The reason I am suggesting three options of Indian restaurants for dinner is not only because I love these, or that the audience of this magazine is primarily Indian but because London is one of the great global bastions for the best Indian food. Some would argue that, in fact, the very best Indian food in the world is available in London. Some would argue, even in London, for grander options like Dishoom or Indian Accent, but I believe it is the slightly lesser-known, slightly edgier places where all the non-touristy folks go. And trust me, if you do the touristy things, you are no Londoner— no, not even for the summer.
Post-dinner apéritif
Two of my most beloved bars that one can slip into after dinner are the impeccable and evergreen Manetta’s and Blakes Below below the very swish Blakes Hotel in South Kensington, which is darker (often literally) and hedonistic than Manetta’s.
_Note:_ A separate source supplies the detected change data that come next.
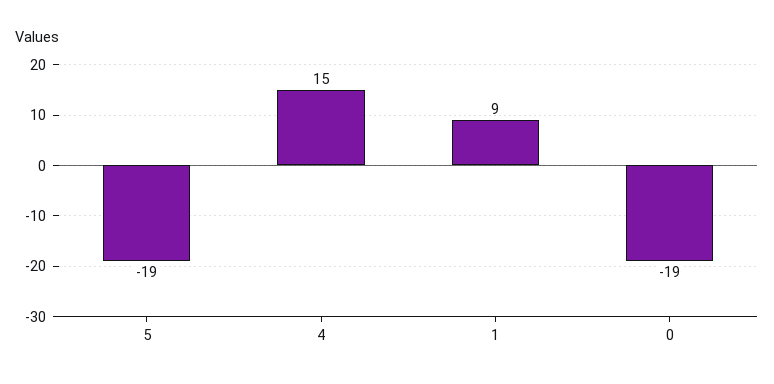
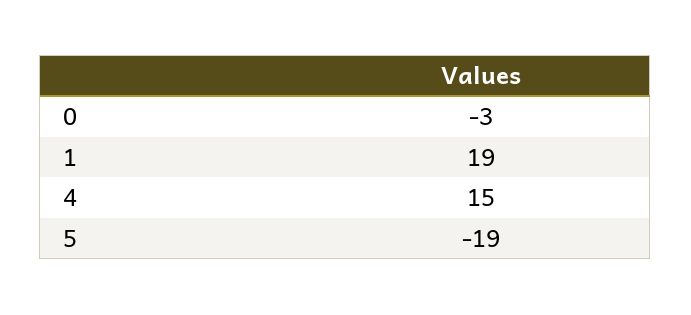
1: 9 -> 19
0: -19 -> -3

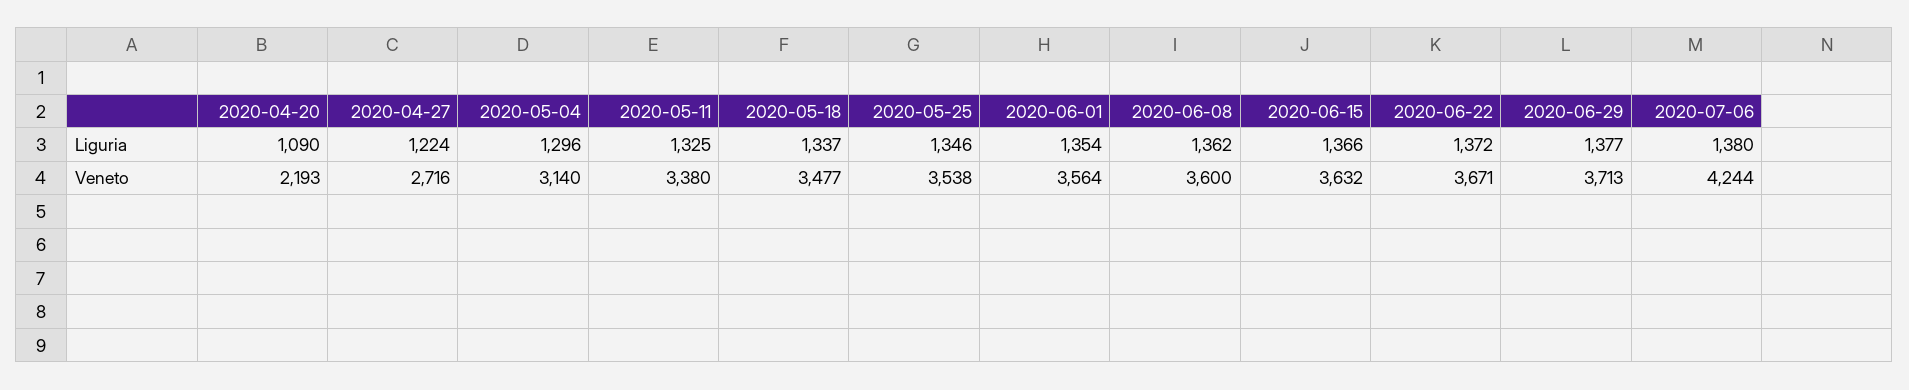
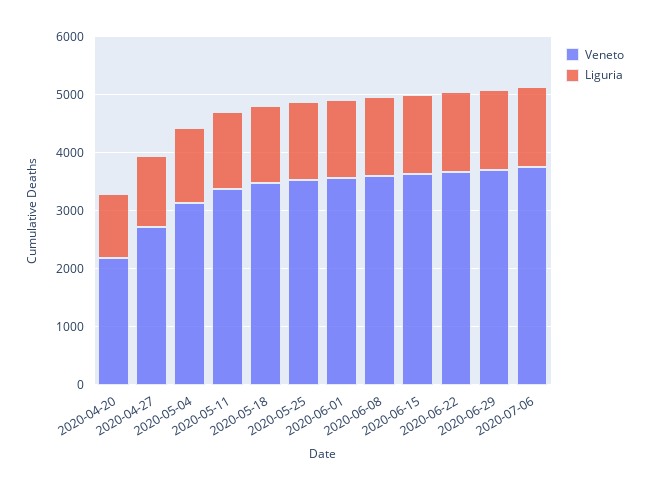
Veneto, 2020-07-06: 4244 -> 3800

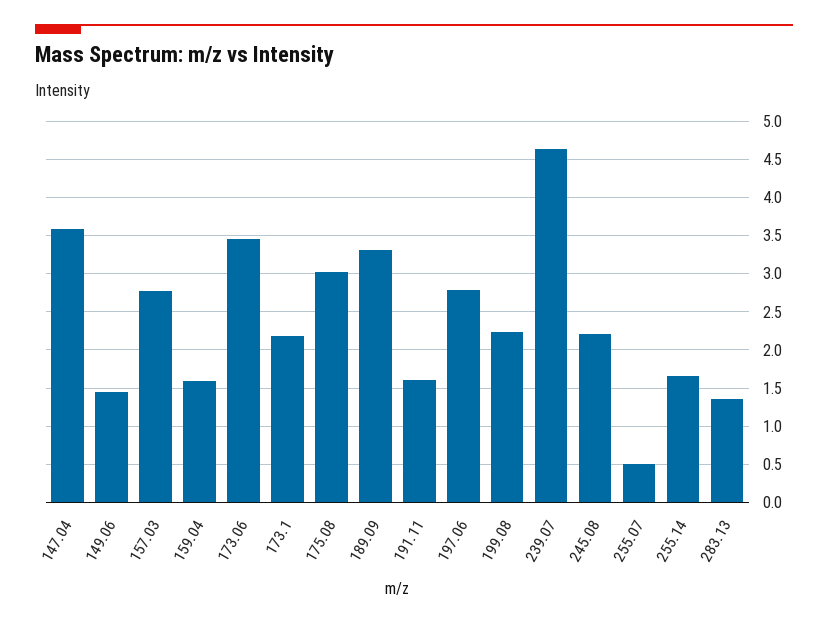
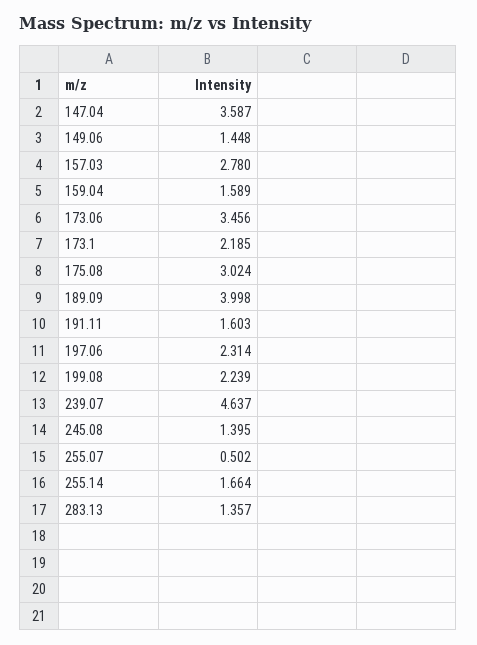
189.09: 3.3 -> 3.998
197.06: 2.8 -> 2.314
245.08: 2.2 -> 1.395

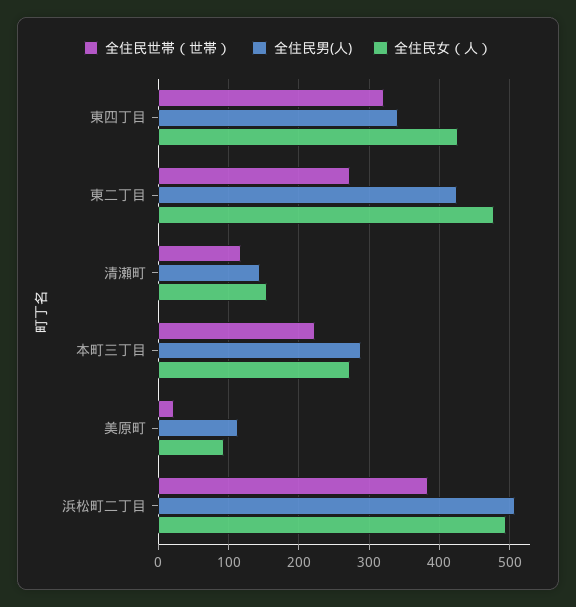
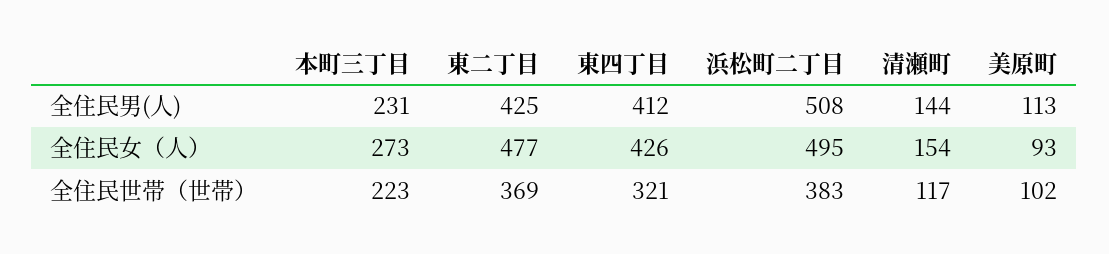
全住民男(人), 東四丁目: 340 -> 412
全住民世帯（世帯）, 東二丁目: 270 -> 369
全住民男(人), 本町三丁目: 290 -> 231
全住民世帯（世帯）, 美原町: 20 -> 102

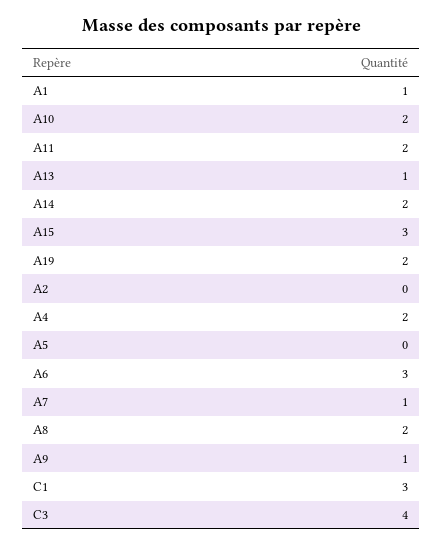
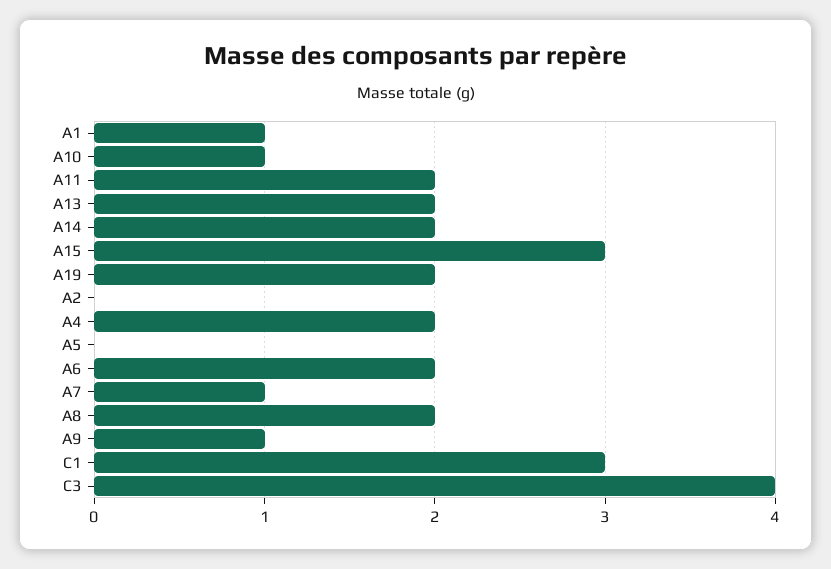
A10: 2 -> 1
A13: 1 -> 2
A6: 3 -> 2

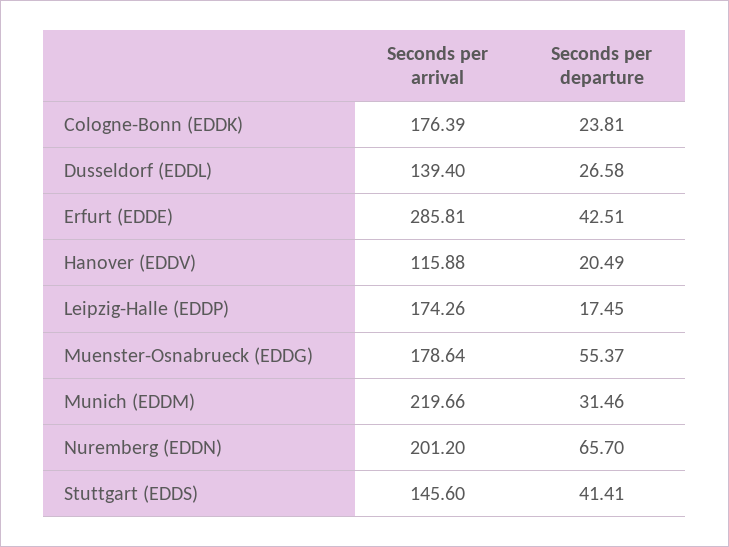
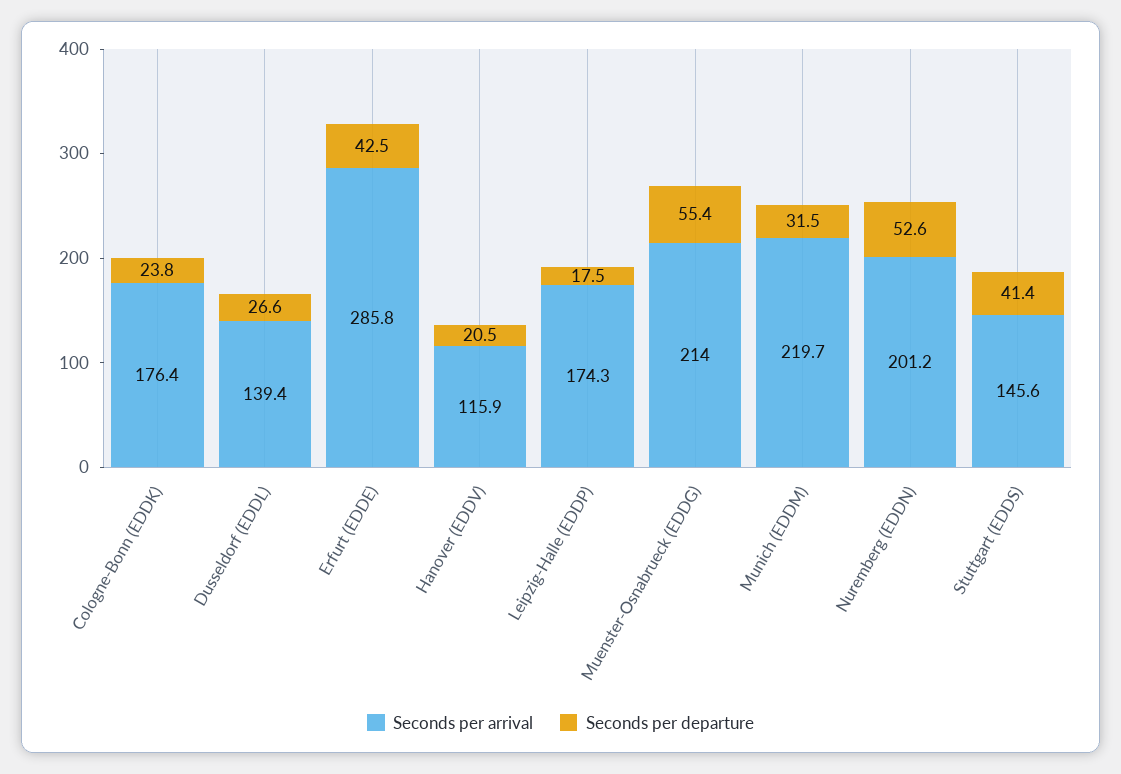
Seconds per arrival, Muenster-Osnabrueck (EDDG): 178.64 -> 214
Seconds per departure, Nuremberg (EDDN): 65.7 -> 52.6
Tucked beneath the Flemings hotel in Mayfair and once made famous in the books of Agatha Christie, Manetta’s is a hideout not only for the art and culture elite (as it used to be in the 1930s) but also for spies (as Sarah Helm wrote in A Life in Secrets, “They met at Manetta’s. The kind of place she liked; It was lively but had quiet secluded corners”). There’s even a cocktail that I love there called Atypical Christie (Rémy Martin VSOP cognac, lemon juice, fresh basil, brown sugar and Graham’s 10-year-old port), or you could try another favourite, The Portrait of a Young Man (Woodford Reserve Bourbon, Xante pear liqueur, apple juice, lemon juice, passion fruit purée, fresh passion fruit, and cherry herring).
Blakes Below reminds me of the discotheque kind of bars I first encountered as a schoolboy in Calcutta (what was I doing at such a den of sin as a schoolboy is not the concern of this magazine or this essay). Wrapped in regal purple and burgundy, Blakes Below is the kind of place where you can nurse a single malt all night (meaning for as long as it is open, in this case, 1 a.m.) before a sultry live band. Often described as the hidden secret among stylish bars in London, Blakes Below is one of those places where even guests from the hotel above are charmed enough to pop in and stay the evening.
If you are lucky, you would be able to test out the Wilde theory that a man who can dominate a dinner table (or even a bar chat, maybe) in London can dominate the world.